[MATERIAL PROVIDED — start]

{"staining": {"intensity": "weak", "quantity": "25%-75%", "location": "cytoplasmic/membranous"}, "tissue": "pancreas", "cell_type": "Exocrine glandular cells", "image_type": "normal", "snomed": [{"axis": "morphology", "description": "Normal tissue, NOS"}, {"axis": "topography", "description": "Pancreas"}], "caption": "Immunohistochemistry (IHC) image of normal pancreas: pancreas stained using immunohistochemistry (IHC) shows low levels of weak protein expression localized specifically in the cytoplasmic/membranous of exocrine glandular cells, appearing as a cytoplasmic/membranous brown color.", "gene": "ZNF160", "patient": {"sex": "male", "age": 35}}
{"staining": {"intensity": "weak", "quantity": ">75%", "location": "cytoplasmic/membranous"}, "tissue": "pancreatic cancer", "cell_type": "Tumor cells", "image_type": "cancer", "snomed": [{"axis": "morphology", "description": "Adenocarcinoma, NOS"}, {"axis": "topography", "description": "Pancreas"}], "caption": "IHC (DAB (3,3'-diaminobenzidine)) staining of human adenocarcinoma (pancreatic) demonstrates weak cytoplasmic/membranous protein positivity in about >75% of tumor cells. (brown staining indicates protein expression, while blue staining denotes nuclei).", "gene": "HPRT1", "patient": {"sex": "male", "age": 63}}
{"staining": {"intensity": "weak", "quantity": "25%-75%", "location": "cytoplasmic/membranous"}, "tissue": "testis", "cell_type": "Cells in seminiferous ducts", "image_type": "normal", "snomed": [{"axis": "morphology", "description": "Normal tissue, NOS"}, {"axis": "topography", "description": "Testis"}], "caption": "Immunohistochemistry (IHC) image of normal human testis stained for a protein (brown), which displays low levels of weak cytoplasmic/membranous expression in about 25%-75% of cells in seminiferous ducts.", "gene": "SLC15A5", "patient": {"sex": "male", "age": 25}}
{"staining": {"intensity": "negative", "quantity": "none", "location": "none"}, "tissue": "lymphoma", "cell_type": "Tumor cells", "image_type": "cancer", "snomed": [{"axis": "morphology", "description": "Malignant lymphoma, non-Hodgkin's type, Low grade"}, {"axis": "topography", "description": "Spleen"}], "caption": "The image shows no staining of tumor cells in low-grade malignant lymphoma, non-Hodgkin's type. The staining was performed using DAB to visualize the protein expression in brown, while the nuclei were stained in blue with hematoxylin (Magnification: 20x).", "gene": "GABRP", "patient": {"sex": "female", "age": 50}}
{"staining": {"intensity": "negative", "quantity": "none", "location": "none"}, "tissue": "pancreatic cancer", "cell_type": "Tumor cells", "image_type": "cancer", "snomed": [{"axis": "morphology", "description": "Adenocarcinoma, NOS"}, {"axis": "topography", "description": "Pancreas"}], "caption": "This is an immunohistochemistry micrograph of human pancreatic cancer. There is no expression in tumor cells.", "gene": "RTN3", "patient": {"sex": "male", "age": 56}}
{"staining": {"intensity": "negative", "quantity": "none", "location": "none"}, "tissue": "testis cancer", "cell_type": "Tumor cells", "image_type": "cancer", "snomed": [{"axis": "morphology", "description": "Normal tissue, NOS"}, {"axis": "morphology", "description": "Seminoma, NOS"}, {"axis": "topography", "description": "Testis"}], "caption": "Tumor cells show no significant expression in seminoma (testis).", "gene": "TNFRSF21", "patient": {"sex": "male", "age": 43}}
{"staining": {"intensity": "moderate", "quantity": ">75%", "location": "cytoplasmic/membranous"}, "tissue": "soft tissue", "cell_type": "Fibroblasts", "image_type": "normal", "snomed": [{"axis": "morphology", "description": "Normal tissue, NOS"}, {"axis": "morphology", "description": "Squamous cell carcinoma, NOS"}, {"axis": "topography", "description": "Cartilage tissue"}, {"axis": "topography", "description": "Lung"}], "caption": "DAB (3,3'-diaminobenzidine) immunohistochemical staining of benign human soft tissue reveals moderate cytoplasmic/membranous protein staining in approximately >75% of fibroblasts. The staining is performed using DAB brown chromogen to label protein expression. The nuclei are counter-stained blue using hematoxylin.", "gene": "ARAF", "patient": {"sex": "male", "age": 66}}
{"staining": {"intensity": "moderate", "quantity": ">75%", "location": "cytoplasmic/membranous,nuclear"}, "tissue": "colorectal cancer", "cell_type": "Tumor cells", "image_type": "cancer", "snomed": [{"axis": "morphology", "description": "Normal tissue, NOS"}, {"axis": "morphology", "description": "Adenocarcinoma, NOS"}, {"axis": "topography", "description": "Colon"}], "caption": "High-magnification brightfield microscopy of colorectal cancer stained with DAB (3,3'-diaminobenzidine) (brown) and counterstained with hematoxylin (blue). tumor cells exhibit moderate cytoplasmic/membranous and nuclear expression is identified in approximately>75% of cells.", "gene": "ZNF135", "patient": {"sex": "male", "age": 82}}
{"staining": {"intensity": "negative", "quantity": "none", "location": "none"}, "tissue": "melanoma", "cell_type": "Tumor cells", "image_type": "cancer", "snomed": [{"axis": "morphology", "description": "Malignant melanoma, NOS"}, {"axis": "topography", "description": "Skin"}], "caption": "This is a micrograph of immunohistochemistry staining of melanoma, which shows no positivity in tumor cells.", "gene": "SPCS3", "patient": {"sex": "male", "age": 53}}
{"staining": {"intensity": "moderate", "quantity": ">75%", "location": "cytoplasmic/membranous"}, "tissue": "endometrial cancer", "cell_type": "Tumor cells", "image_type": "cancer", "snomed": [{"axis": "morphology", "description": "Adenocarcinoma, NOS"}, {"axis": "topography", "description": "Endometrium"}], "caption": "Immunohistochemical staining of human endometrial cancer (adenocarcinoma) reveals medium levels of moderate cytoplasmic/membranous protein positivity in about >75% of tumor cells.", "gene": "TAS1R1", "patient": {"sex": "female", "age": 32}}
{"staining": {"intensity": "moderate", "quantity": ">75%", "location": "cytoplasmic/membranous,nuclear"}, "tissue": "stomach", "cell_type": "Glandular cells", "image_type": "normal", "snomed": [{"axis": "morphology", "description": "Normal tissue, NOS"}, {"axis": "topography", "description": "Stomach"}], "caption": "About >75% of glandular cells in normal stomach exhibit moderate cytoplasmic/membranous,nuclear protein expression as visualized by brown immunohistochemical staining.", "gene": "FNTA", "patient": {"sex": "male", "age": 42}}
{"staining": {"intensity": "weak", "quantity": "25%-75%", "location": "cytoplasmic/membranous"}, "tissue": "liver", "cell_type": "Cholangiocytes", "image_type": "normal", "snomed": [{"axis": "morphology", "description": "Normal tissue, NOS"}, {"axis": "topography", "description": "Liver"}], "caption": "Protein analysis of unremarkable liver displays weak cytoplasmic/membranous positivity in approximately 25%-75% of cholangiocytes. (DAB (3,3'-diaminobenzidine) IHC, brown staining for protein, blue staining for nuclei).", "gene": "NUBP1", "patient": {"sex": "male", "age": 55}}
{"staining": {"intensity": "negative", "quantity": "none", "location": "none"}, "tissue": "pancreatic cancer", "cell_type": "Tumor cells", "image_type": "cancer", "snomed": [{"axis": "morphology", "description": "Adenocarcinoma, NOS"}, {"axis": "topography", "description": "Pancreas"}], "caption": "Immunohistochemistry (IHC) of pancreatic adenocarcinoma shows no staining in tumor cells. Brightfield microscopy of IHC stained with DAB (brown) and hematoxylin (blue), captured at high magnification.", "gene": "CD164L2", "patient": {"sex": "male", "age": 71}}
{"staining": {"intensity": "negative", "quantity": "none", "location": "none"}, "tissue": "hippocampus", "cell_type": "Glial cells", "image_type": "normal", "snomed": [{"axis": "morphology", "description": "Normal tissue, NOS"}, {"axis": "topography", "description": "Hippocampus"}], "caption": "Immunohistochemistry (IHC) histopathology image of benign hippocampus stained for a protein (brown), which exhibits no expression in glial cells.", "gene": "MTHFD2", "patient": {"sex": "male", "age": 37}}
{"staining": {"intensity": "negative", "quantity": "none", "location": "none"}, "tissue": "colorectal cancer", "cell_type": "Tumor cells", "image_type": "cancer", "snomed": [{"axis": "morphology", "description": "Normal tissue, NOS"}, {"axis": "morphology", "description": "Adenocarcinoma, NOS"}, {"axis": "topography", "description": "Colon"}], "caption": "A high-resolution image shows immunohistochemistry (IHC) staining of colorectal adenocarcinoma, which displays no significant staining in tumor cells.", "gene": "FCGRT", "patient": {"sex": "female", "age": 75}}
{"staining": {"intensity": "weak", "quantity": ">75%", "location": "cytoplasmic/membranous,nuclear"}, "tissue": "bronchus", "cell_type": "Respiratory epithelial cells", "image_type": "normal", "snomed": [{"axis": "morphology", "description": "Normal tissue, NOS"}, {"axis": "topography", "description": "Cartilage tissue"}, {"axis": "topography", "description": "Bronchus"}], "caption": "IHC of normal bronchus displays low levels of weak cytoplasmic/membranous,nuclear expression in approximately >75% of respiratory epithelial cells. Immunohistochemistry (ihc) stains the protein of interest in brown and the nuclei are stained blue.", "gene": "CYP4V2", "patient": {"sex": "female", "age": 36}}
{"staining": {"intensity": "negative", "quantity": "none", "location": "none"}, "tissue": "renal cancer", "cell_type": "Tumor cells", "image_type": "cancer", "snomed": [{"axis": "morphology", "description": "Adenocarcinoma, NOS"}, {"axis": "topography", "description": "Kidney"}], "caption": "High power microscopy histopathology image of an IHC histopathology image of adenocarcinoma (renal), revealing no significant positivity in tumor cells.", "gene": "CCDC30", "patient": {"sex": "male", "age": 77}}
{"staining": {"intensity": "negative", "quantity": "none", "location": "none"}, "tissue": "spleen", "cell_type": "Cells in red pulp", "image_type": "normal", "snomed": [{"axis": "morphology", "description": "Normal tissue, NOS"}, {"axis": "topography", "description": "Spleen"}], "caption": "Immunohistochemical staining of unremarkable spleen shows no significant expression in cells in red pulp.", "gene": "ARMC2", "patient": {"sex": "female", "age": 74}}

[MATERIAL PROVIDED — finish]

Lines from the beginning of the data above through the line containing "of normal human" are to be returned exactly, and no others.

{"staining": {"intensity": "weak", "quantity": "25%-75%", "location": "cytoplasmic/membranous"}, "tissue": "pancreas", "cell_type": "Exocrine glandular cells", "image_type": "normal", "snomed": [{"axis": "morphology", "description": "Normal tissue, NOS"}, {"axis": "topography", "description": "Pancreas"}], "caption": "Immunohistochemistry (IHC) image of normal pancreas: pancreas stained using immunohistochemistry (IHC) shows low levels of weak protein expression localized specifically in the cytoplasmic/membranous of exocrine glandular cells, appearing as a cytoplasmic/membranous brown color.", "gene": "ZNF160", "patient": {"sex": "male", "age": 35}}
{"staining": {"intensity": "weak", "quantity": ">75%", "location": "cytoplasmic/membranous"}, "tissue": "pancreatic cancer", "cell_type": "Tumor cells", "image_type": "cancer", "snomed": [{"axis": "morphology", "description": "Adenocarcinoma, NOS"}, {"axis": "topography", "description": "Pancreas"}], "caption": "IHC (DAB (3,3'-diaminobenzidine)) staining of human adenocarcinoma (pancreatic) demonstrates weak cytoplasmic/membranous protein positivity in about >75% of tumor cells. (brown staining indicates protein expression, while blue staining denotes nuclei).", "gene": "HPRT1", "patient": {"sex": "male", "age": 63}}
{"staining": {"intensity": "weak", "quantity": "25%-75%", "location": "cytoplasmic/membranous"}, "tissue": "testis", "cell_type": "Cells in seminiferous ducts", "image_type": "normal", "snomed": [{"axis": "morphology", "description": "Normal tissue, NOS"}, {"axis": "topography", "description": "Testis"}], "caption": "Immunohistochemistry (IHC) image of normal human testis stained for a protein (brown), which displays low levels of weak cytoplasmic/membranous expression in about 25%-75% of cells in seminiferous ducts.", "gene": "SLC15A5", "patient": {"sex": "male", "age": 25}}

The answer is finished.